Schrock is working to ensure that reporting sexual assaults will continue to be encouraged. She said one of her biggest fears is for Whittier to move backward in the progress that the College has made surrounding Title IX.

“I want to feel good about how I’m leaving Whittier but I’m also making sure to transition all of my programs over to colleagues. All the people I’ve worked with on cases, I want them to know who to go to if they have questions or need support,” said Schrock. “I just want to make sure it’s a smooth transition and nothing gets lost.”

Schrock hopes the college will continue to overcome the challenges of addressing incidents of sexual misconduct. “I know that sometimes it feels like change is slow and attitude change is slow,” Schrock said. “It takes a long time for students to trust administration. I hope that any trust I’ve been able to build doesn’t go away with my departure. I hope that people feel comfortable reporting anything risky or threatening and don’t just not report it because I’m leaving.

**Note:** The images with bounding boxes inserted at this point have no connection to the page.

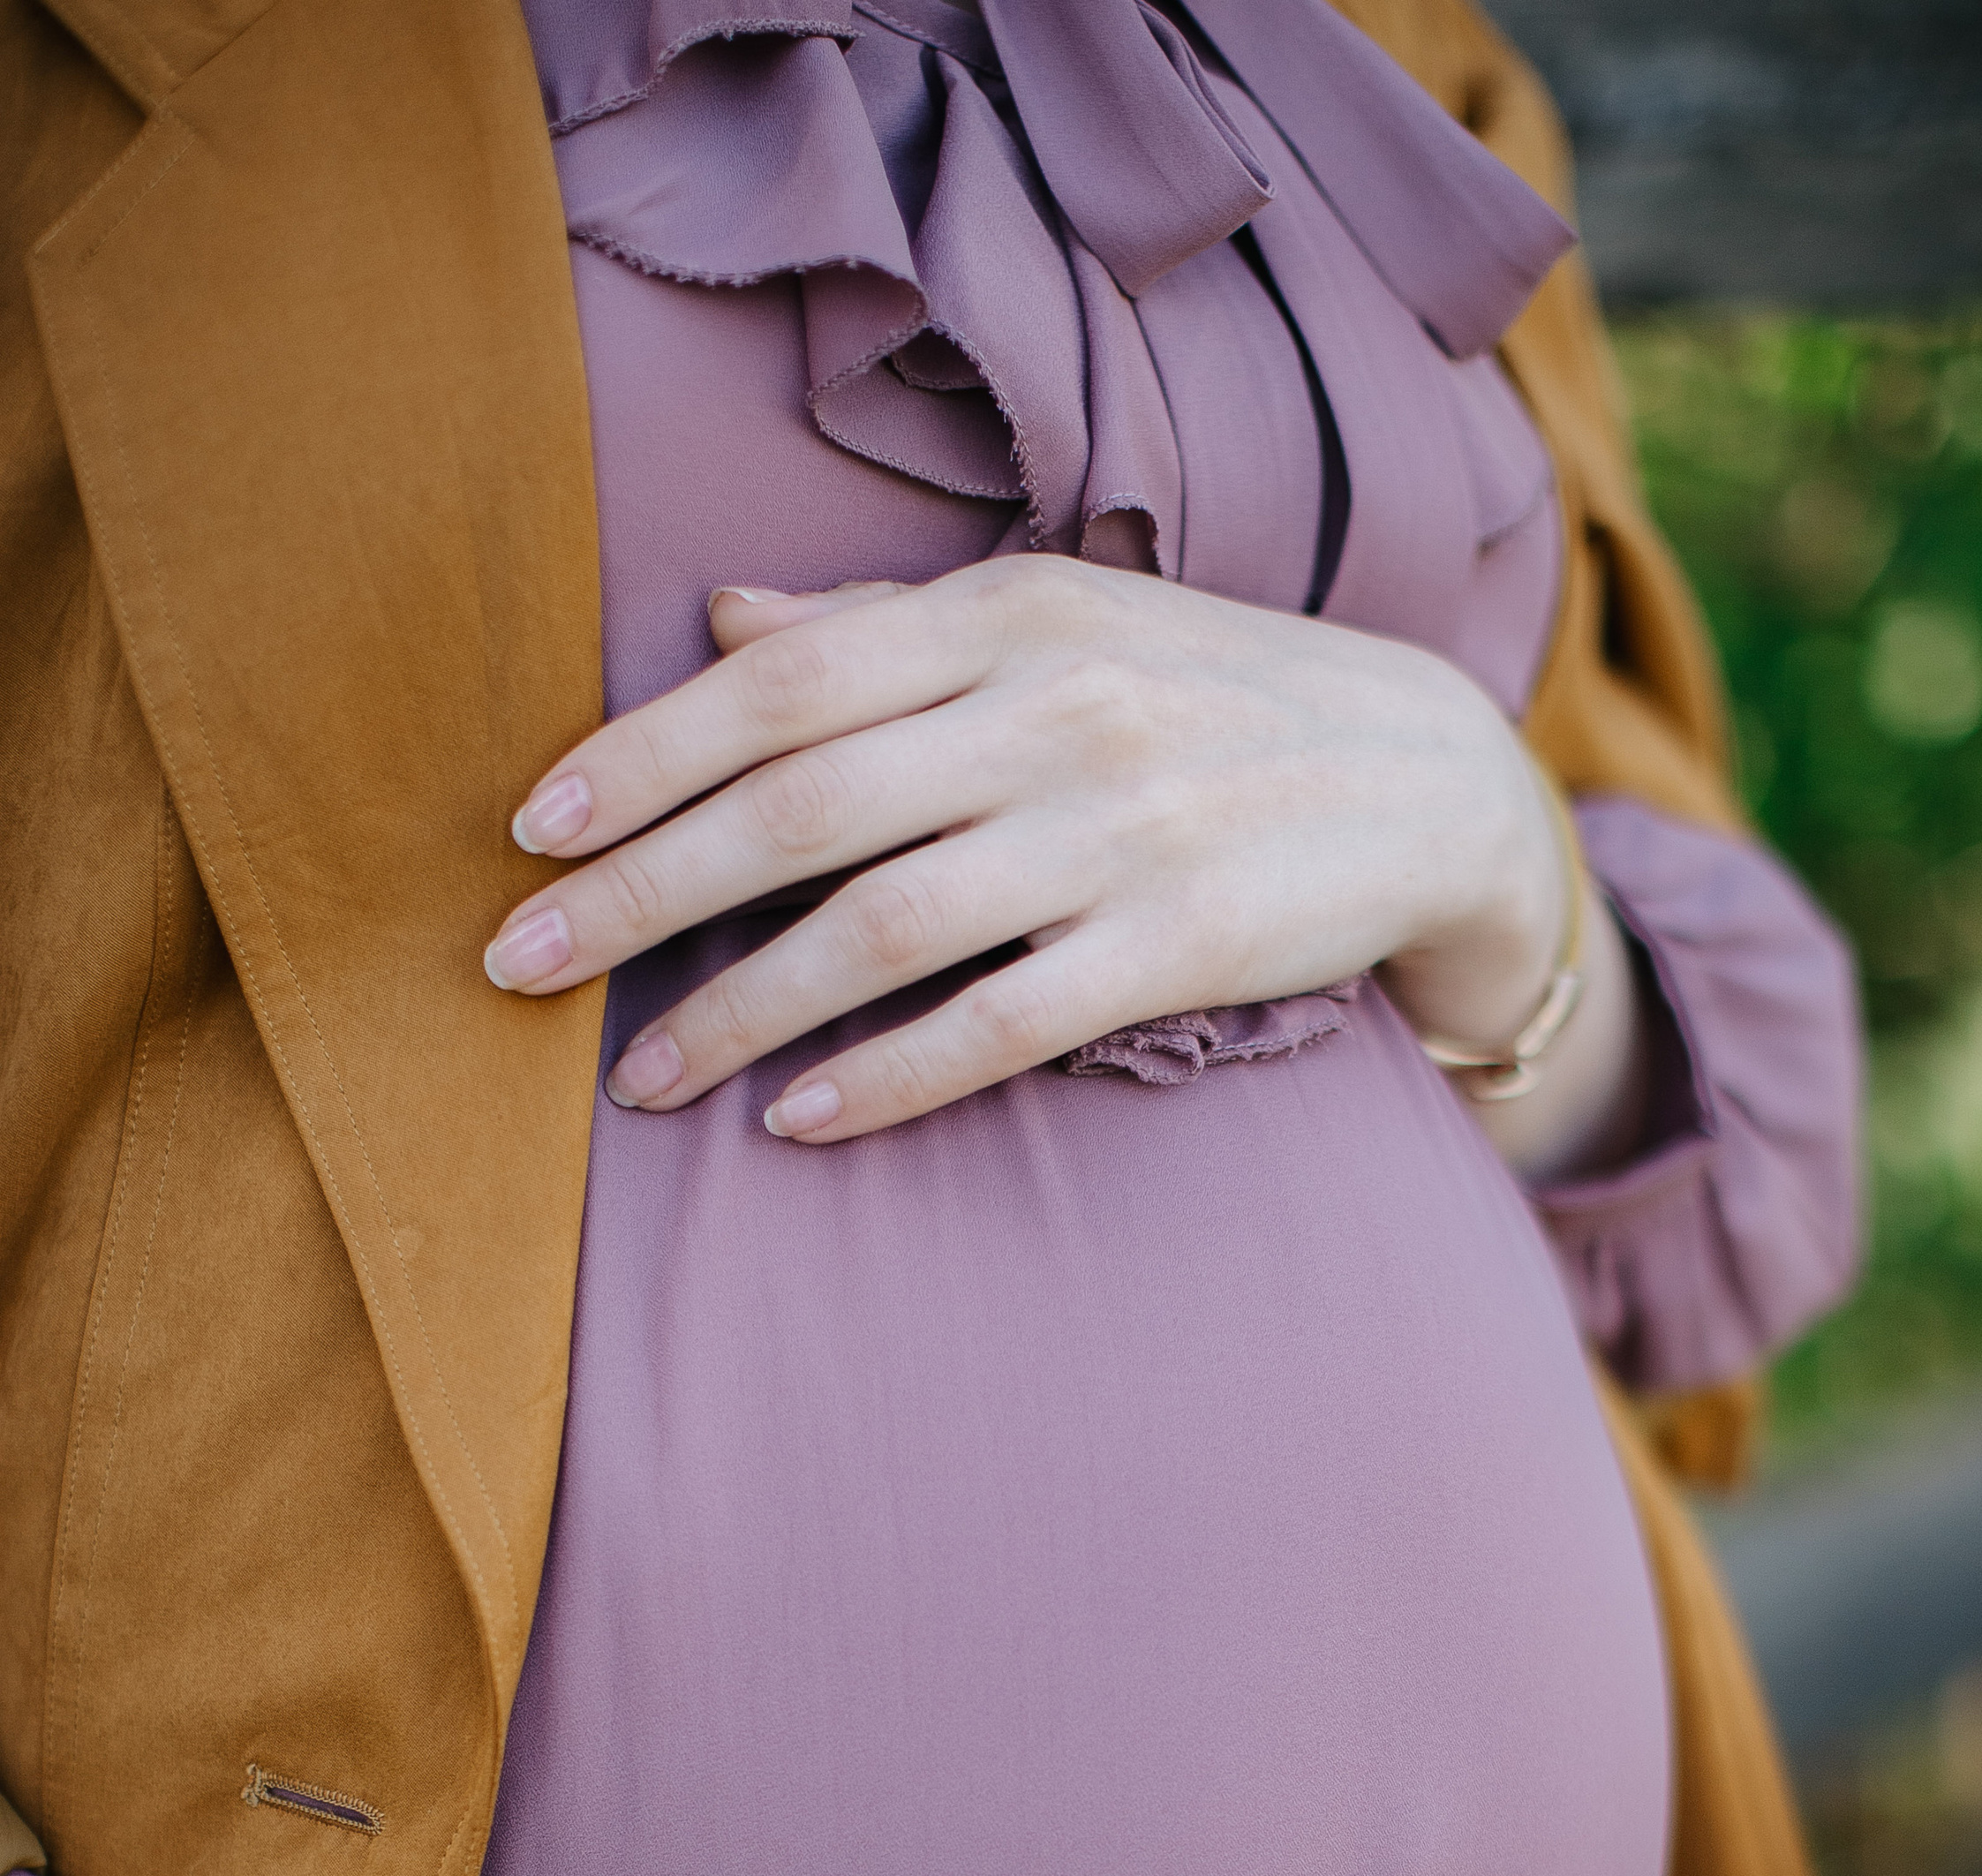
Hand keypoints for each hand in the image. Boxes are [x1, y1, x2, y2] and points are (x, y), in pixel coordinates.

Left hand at [482, 557, 1623, 1156]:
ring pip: (879, 926)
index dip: (640, 756)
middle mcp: (1050, 709)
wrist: (1430, 777)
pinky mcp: (1176, 945)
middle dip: (637, 894)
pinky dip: (888, 1076)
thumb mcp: (1056, 624)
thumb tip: (718, 620)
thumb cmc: (1209, 700)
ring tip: (638, 1080)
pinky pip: (999, 1023)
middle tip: (516, 969)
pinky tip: (799, 1121)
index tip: (523, 830)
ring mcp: (1118, 830)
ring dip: (738, 1012)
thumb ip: (884, 627)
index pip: (778, 680)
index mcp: (1003, 613)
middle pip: (797, 808)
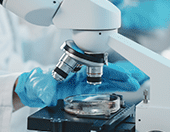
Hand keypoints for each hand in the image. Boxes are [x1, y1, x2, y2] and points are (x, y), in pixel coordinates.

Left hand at [14, 63, 146, 107]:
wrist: (31, 87)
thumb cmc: (36, 85)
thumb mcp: (39, 89)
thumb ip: (44, 91)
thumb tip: (48, 94)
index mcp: (72, 77)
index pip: (97, 75)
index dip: (113, 77)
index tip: (125, 79)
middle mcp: (80, 77)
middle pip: (105, 76)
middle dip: (122, 77)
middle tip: (138, 80)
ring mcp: (82, 82)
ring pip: (105, 80)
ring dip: (120, 80)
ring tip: (135, 82)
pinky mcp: (82, 88)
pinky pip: (101, 86)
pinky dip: (114, 85)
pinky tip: (123, 87)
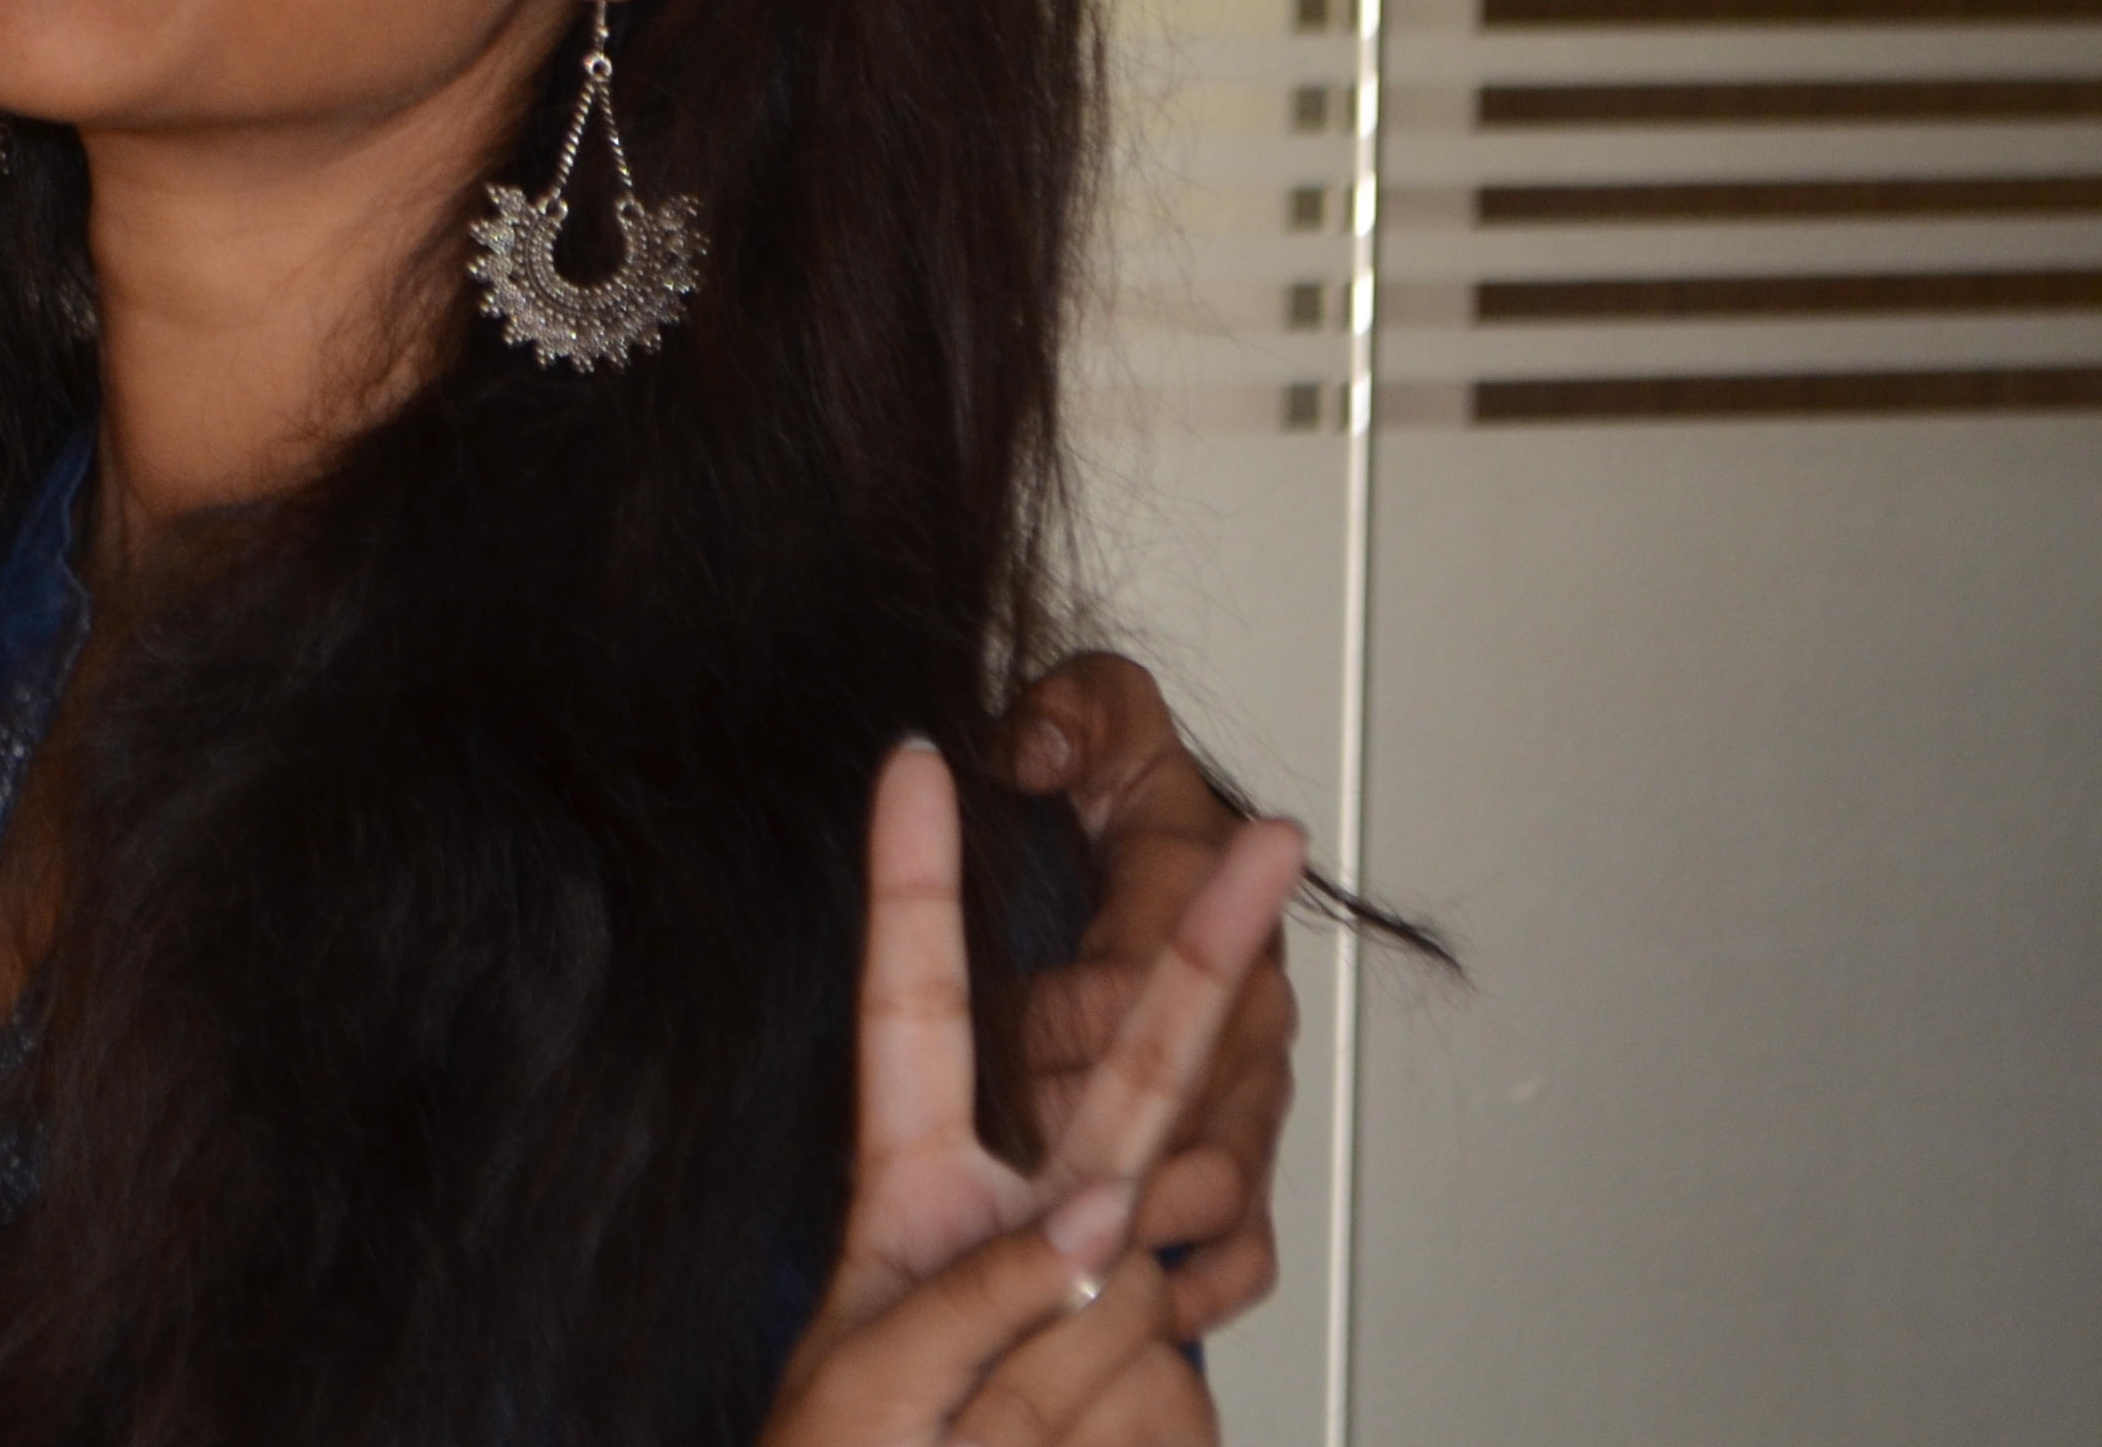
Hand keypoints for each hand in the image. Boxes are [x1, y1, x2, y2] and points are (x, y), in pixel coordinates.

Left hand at [759, 745, 1307, 1446]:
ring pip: (1131, 1276)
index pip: (913, 1008)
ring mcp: (1104, 1295)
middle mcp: (1023, 1221)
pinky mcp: (1163, 1375)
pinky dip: (1095, 1422)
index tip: (913, 759)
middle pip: (1134, 1066)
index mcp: (914, 1189)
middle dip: (1203, 949)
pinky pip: (1154, 1362)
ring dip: (1041, 1388)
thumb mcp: (874, 1379)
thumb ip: (982, 1292)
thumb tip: (1107, 1219)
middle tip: (1263, 833)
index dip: (910, 884)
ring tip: (973, 1443)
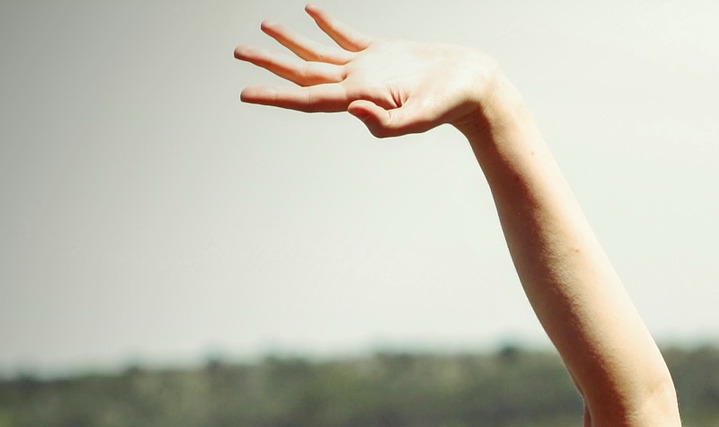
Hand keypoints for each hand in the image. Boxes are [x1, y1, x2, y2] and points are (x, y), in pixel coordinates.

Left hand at [236, 5, 499, 136]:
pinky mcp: (384, 53)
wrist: (478, 89)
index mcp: (361, 98)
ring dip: (291, 42)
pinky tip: (310, 11)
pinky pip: (346, 37)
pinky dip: (326, 24)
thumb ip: (389, 122)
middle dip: (270, 64)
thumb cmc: (455, 104)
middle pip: (304, 74)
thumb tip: (351, 110)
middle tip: (239, 54)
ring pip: (320, 54)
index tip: (244, 92)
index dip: (275, 94)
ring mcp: (369, 69)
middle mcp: (358, 85)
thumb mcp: (424, 116)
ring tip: (264, 26)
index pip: (308, 98)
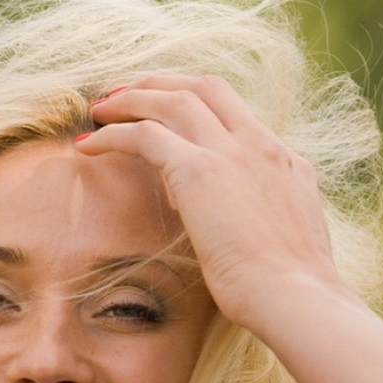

If it’s dependent on one person, then I haven’t done my job.”

Schrock will miss the community as much as she’ll miss the work she has done in the office. “I’m both looking forward to and dreading my going away gathering, because I know I’ll cry because I’m going to miss everyone so much here. I’ve never developed such strong connections with my students and my colleagues, so it makes me sad to have to leave such lovely, wonderful people.”

Schrock’s favorite memories to reflect on may seem trivial to most, but make her smile when looking back. “I’ve had the quintessential Whittier College experiences,” said Schrock. “I’ve run into a mangy coyote up at Harris. I’ve also spent a great deal of time looking for a parking spot, but I’ve gotten rides from campus safety.”

Schrock joked about the many emails of information and advertising programs that she’s sent to the student body during her time at Whittier.  “I’ve encountered so many folks that when I first meet them in person, they say, ‘Oh, you’re that Elizabeth that sends out so many emails, its so nice to finally meet you face-to-face,’” said Schrock, laughing. “The small memories will be the ones that will keep me going.” She will miss bringing her dog, Sprite, to campus to visit with the students and bring joy to the Dean of Students Office.

Schrock will also miss helping plan the Lavender Graduation (pictured right) that she has done for the last two years. “One of my favorite experiences was probably hosting the first Lavender Graduation,” said Schrock. “To host the first ever LGBT+ graduation at Whittier College; that was awesome. That was inspirational. Even though it wasn’t necessarily in my job description to advocate for the LGBT+ community, it was very personally fulfilling for me as an out gay professional to be able to do that work on the side and be that person for college students as they’re coming out. I’m glad that Whittier allowed me that opportunity.”

At CSU Dominguez Hills Schrock will be focusing specifically on what she has always wanted to; Title IX. “It’s essentially one step up,” Schrock said. “It’s a really great opportunity for me to learn and grow professionally. People have told me that they’re sad I’m leaving, but I’ve gotten nothing but congratulations. I’ve always wanted to be a Title IX Coordinator since entering this career. This was my goal. People are excited for me, and I appreciate that since I’m excited, too, although I’m really sad to leave Whittier and really sad to leave the students.”

“Elizabeth has been instrumental in creating a culture in which our community feels informed on where and how to report instances of sexual misconduct,” Dean of Students Joel Perez said. “The creation of the support person program is an example of how much she cares about students and making sure they are supported during the process. We will miss her energy and contribution to creating a culture of belonging for our students.”

On Monday, Dec. 5 from 3:30 p.m. to 5 p.m. in Villalobos, the Dean of Students Office will be hosting a farewell gathering open to the community for Schrock to wish her the best of luck and thank her for all she has done at Whittier College.